Minggu, 28 April 2013 09:01 WIB

Gereja-gereja yang Beralih Jadi Masjid
MUHAMMAD SIDDIQ
OLEH MUHAMMAD SIDDIQ, Dosen Fakultas Syariah IAIN Ar-Raniry, saat ini ikut program PhD di Anglia Ruskin University-Cambridge, melaporkan dari Manchester, Inggris

SEBAGAI negara sekuler, masyarakat Inggris pada umumnya tidak terlalu peduli dengan kegiatan-kegiatan keagamaan. Tak heran kalau gereja-geraja sepi pengunjung, kecuali untuk acara khusus seperti misa Natal, perkawinan, dan mengantar jenazah.

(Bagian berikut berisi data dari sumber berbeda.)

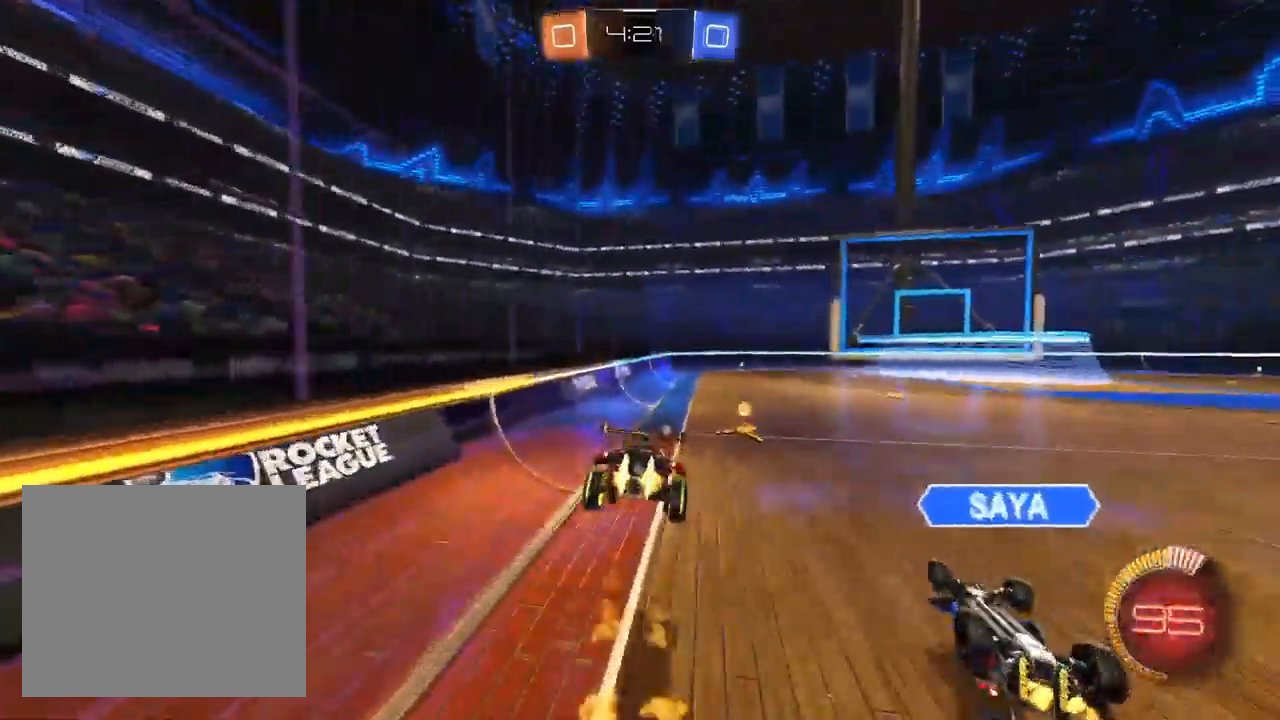
{"dt_ms": 500, "buttons": ["R2"], "left_stick": "center", "right_stick": "center", "events": [[83, "left_stick", "down"], [350, "L1", "up"], [350, "left_stick", "center"]]}
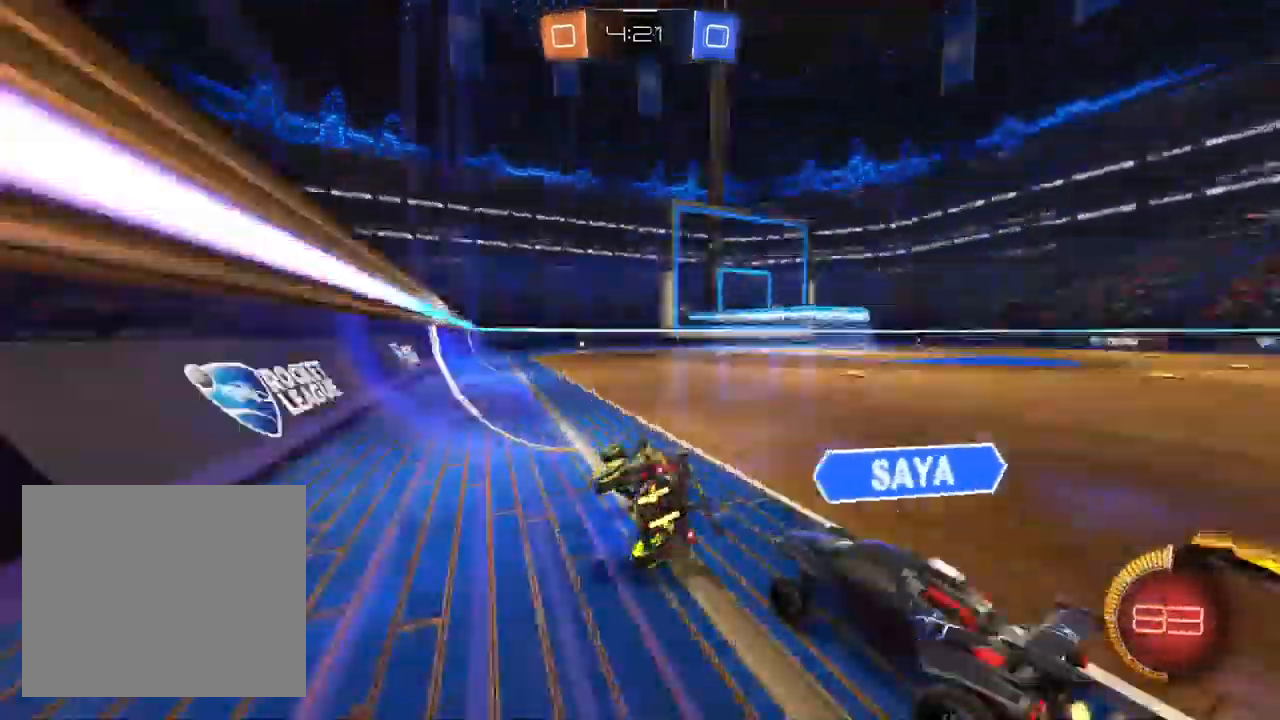
{"dt_ms": 500, "buttons": ["R2"], "left_stick": "up-right", "right_stick": "center", "events": [[33, "left_stick", "right"], [133, "L1", "down"], [133, "left_stick", "center"], [233, "left_stick", "left"], [317, "left_stick", "center"], [383, "left_stick", "up-right"], [433, "L1", "up"]]}
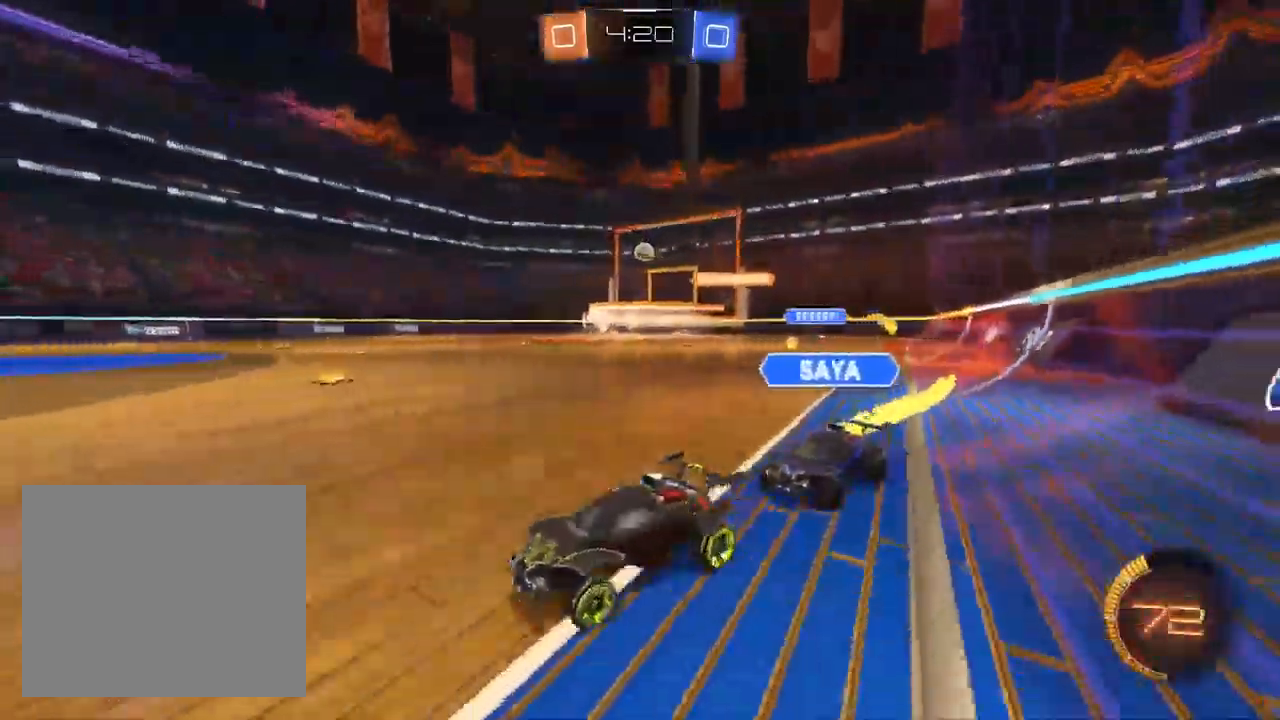
{"dt_ms": 1000, "buttons": ["R2"], "left_stick": "right", "right_stick": "center", "events": [[100, "L1", "down"], [100, "left_stick", "center"], [150, "left_stick", "left"], [400, "left_stick", "center"], [483, "left_stick", "right"], [517, "L1", "up"], [517, "SQUARE", "down"], [650, "SQUARE", "up"], [750, "L1", "down"], [950, "L1", "up"]]}
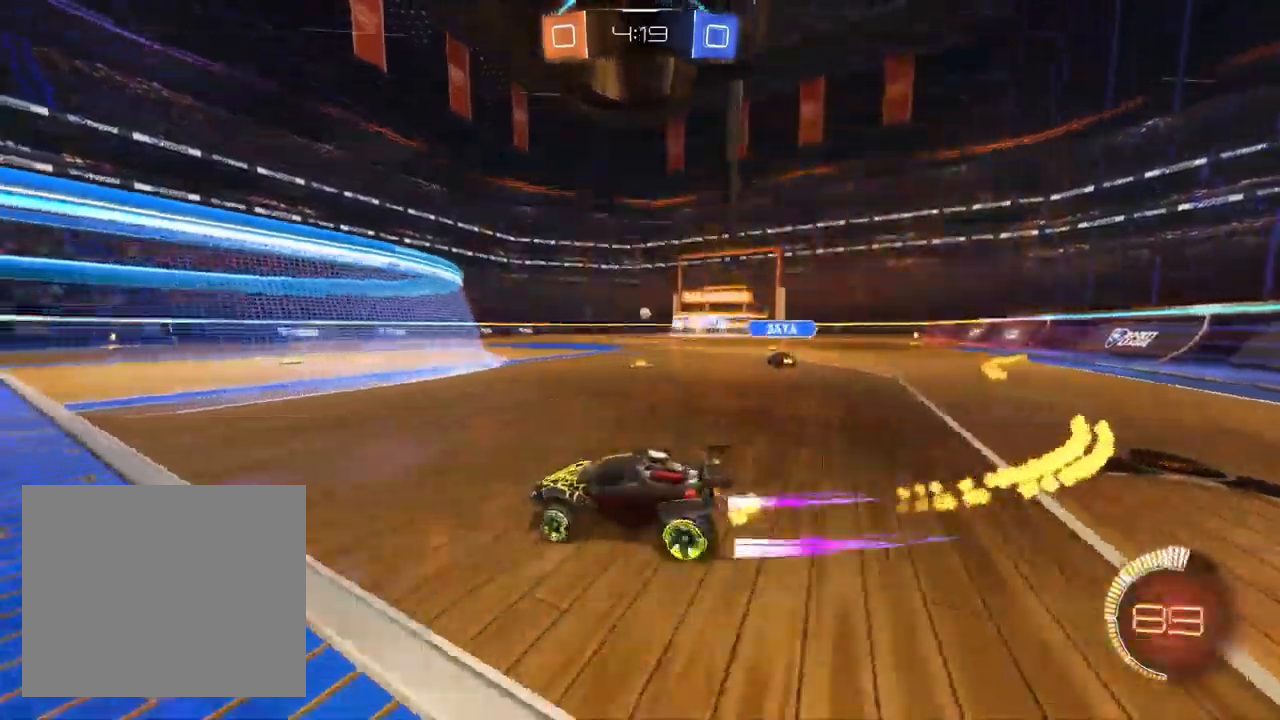
{"dt_ms": 500, "buttons": ["R2"], "left_stick": "right", "right_stick": "center", "events": []}
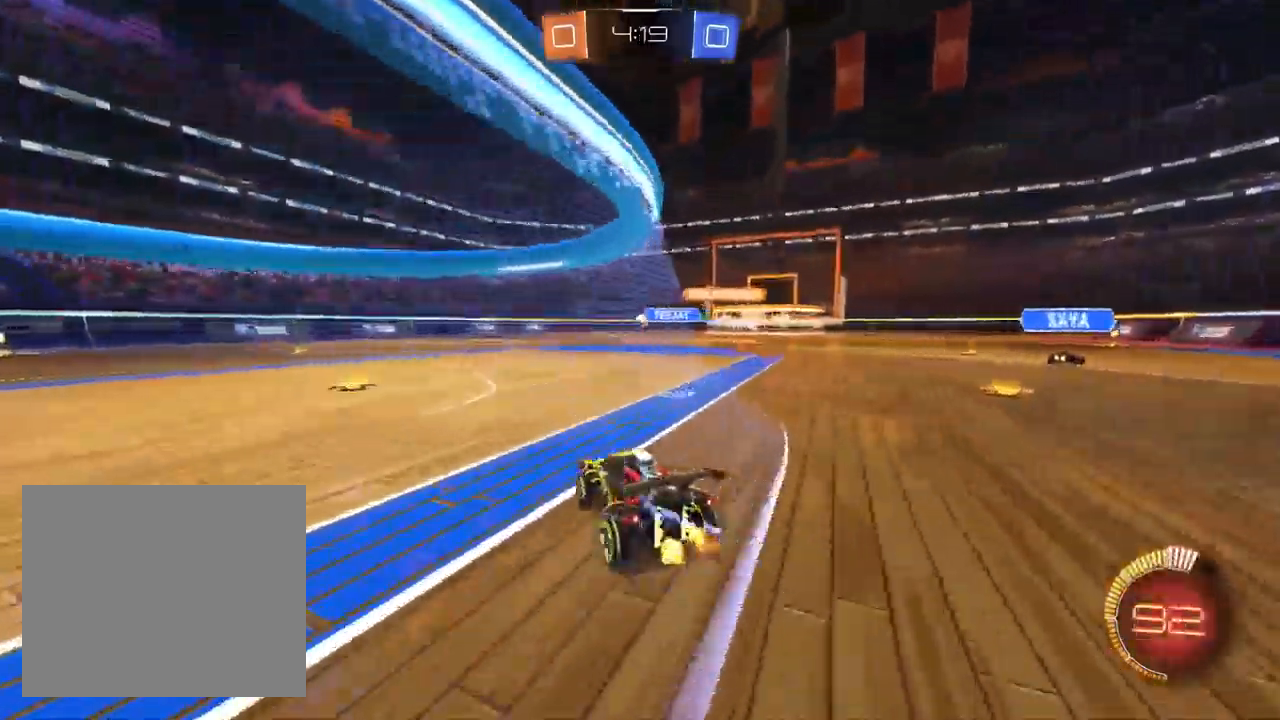
{"dt_ms": 500, "buttons": ["CROSS", "R2"], "left_stick": "right", "right_stick": "center", "events": [[250, "left_stick", "center"], [383, "CROSS", "down"], [383, "L1", "down"], [417, "left_stick", "up-right"], [467, "L1", "up"], [483, "left_stick", "right"]]}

Itu pun hanya untuk gereja-gereja besar yang pendanaannya didukung oleh pemerintah. Selebihnya nyaris sepi pengunjung dan tak sedikit pula yang harus ditutup karena tingginya biaya pemeliharaan.

Situasi itu dimanfaatkan oleh penduduk muslim Inggris yang kian bertambah populasinya. Banyak gereja yang dibeli oleh umat Islam Inggris untuk dialihfungsikan menjadi masjid, ruang belajar madrasah, dan lain-lain.

Salah satu gereja terkenal yang dibeli lalu ‘dimualafkan’ oleh muslim Inggris adalah gereja Albert Park Methodist Chapel yang terletak di 271 Burton Road, West Didsbury, M20 2WA, Manchester, Inggris. Gedung gereja ini tergolong bangunan kuno, karena digunakan sejak tahun 1883. Tapi karena tingginya biaya perawatan serta jemaah makin berkurang, pada tahun 1962 gereja ini ditutup. Selanjutnya gereja tersebut beralih fungsi menjadi masjid dan Islamic Centre yang mampu menampung lebih dari 100 jamaah setiap harinya.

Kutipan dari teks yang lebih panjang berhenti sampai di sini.